◆ **WHAT IS BEING ASKED**
Write out every line below again, substituting "indented with four spaces" for "indented with tabs" and changing nothing else. Leave the pictures out.

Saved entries
☆ ☆ ☆

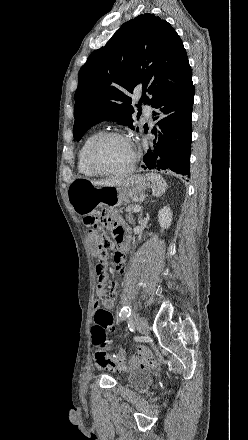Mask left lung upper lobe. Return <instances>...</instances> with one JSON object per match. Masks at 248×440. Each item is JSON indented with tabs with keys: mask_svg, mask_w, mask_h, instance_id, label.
Returning <instances> with one entry per match:
<instances>
[{
	"mask_svg": "<svg viewBox=\"0 0 248 440\" xmlns=\"http://www.w3.org/2000/svg\"><path fill=\"white\" fill-rule=\"evenodd\" d=\"M191 79L188 57L174 28L154 14L135 17L104 47L92 52L81 67L75 92L74 138L80 140L89 128L105 120L134 129L130 94L135 87H142L137 107L144 100L155 107Z\"/></svg>",
	"mask_w": 248,
	"mask_h": 440,
	"instance_id": "5c2ea615",
	"label": "left lung upper lobe"
}]
</instances>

☆ ☆ ☆

◆ **THE OUTPUT**
Mask left lung upper lobe. Return <instances>...</instances> with one JSON object per match. Masks at 248×440. Each item is JSON indented with four spaces with keys: mask_svg, mask_w, mask_h, instance_id, label.
Returning <instances> with one entry per match:
<instances>
[{
	"mask_svg": "<svg viewBox=\"0 0 248 440\" xmlns=\"http://www.w3.org/2000/svg\"><path fill=\"white\" fill-rule=\"evenodd\" d=\"M191 79L188 57L174 28L154 14L135 17L104 47L92 52L81 67L75 92L74 138L80 140L89 128L105 120L134 129L130 94L135 87H142L137 107L144 100L155 107Z\"/></svg>",
	"mask_w": 248,
	"mask_h": 440,
	"instance_id": "5c2ea615",
	"label": "left lung upper lobe"
}]
</instances>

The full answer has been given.